European Stocks Decline Over Rate Hike Concerns
On Thursday, European equities did not get off to a good start for the month, as they dropped to lows not seen in seven weeks.
This was in light of worries over inflation that is reaching decade-highs, weakening economic growth, and the possibility of an aggressive increase in borrowing costs.
Data brings down the market
The continent-wide STOXX 600 index suffered losses of 1.8% for the day, as all sectors were down. It ended the day in the red for the fifth consecutive session.
A survey revealed that manufacturing activity in the euro zone had fallen for the second straight month in August.
Since demand was weak, factories were not able to sell what they had produced, prompting them to build up finished goods inventories.
Moreover, data on Wednesday also showed that inflation in the region had also clocked another high in the previous month.
This prompted money markets to price in an 80% possibility of the European Central Bank (ECB) hiking the interest rates by 75 basis points in its meeting in the coming week.
Before the inflation data was released on Wednesday, the chance of such a super-sized hike had stood at just 50%.
Market analysts said that both sides of the Atlantic had seen policymakers maintain a hawkish stance, even if it means dealing with a recession.
Adding to the worry was the announcement of a lockdown in Chengdu, one of the biggest cities in China, as it began city-wide COVID-19 testing that will continue for four days.

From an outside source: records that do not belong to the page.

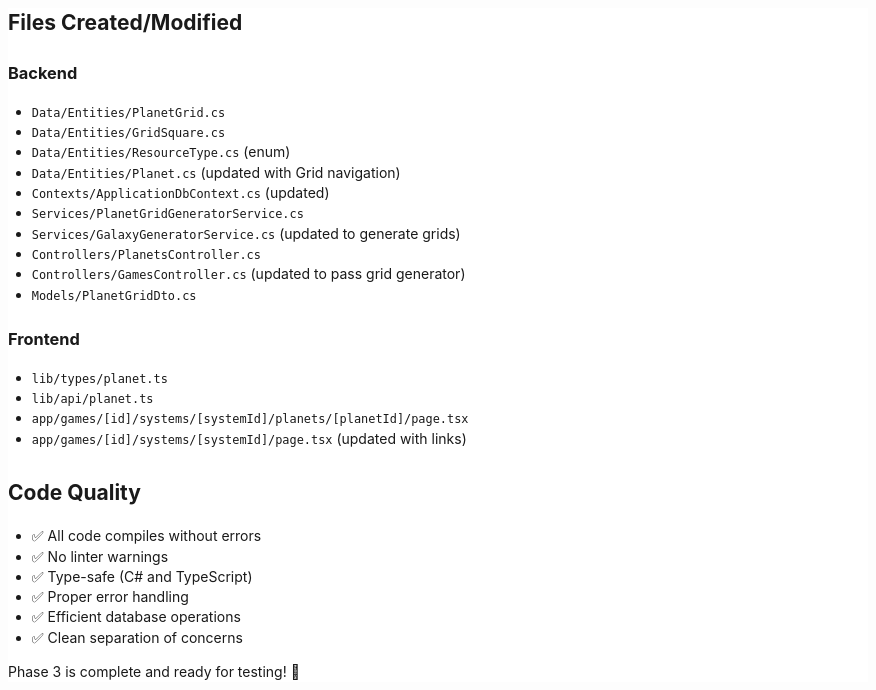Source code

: ## Files Created/Modified

### Backend
- `Data/Entities/PlanetGrid.cs`
- `Data/Entities/GridSquare.cs`
- `Data/Entities/ResourceType.cs` (enum)
- `Data/Entities/Planet.cs` (updated with Grid navigation)
- `Contexts/ApplicationDbContext.cs` (updated)
- `Services/PlanetGridGeneratorService.cs`
- `Services/GalaxyGeneratorService.cs` (updated to generate grids)
- `Controllers/PlanetsController.cs`
- `Controllers/GamesController.cs` (updated to pass grid generator)
- `Models/PlanetGridDto.cs`

### Frontend
- `lib/types/planet.ts`
- `lib/api/planet.ts`
- `app/games/[id]/systems/[systemId]/planets/[planetId]/page.tsx`
- `app/games/[id]/systems/[systemId]/page.tsx` (updated with links)

## Code Quality

- ✅ All code compiles without errors
- ✅ No linter warnings
- ✅ Type-safe (C# and TypeScript)
- ✅ Proper error handling
- ✅ Efficient database operations
- ✅ Clean separation of concerns

Phase 3 is complete and ready for testing! 🎉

This prompted a 3.8% decline in miners exposed to China, which led to losses in European stocks due to a fall in metal prices.
Luxury stocks were also weighed down for the day, as Hermes, Kerin, and LVMH, the owner of Louis Vuitton, all suffered drops between 2.2% and 2.5%.
The smallest drops were recorded in the defensive sector, which included telecoms and utilities. A 3.1% drop was recorded in Lufthansa in Germany.
This was after a 24-hour strike was announced by a trade union of pilots for Friday since no agreement was reached in terms of wages between the two parties.
A 5.2% fall was also recorded in Reckitt Benckiser after it announced that Laxman Narasimhan, the CEO, would step down from the position that he has held for three years.
Additional data showed an unexpected increase of 1.9% in German retail sales in July, as the food and online retail sector made some recovery.
Analysts had been expecting the sales to stagnate. Therefore, the data served as a rare bright spot, as the costs of goods and services have risen due to the soaring prices of gas after the Russia and Ukraine war.
Market analysts said that consumer confidence would see a boost if there was an improvement in the energy situation for people, with the winter months approaching.
This would definitely benefit the entire economy, including the retailers, but it seems highly unlikely as the gas supply is expected to halt completely.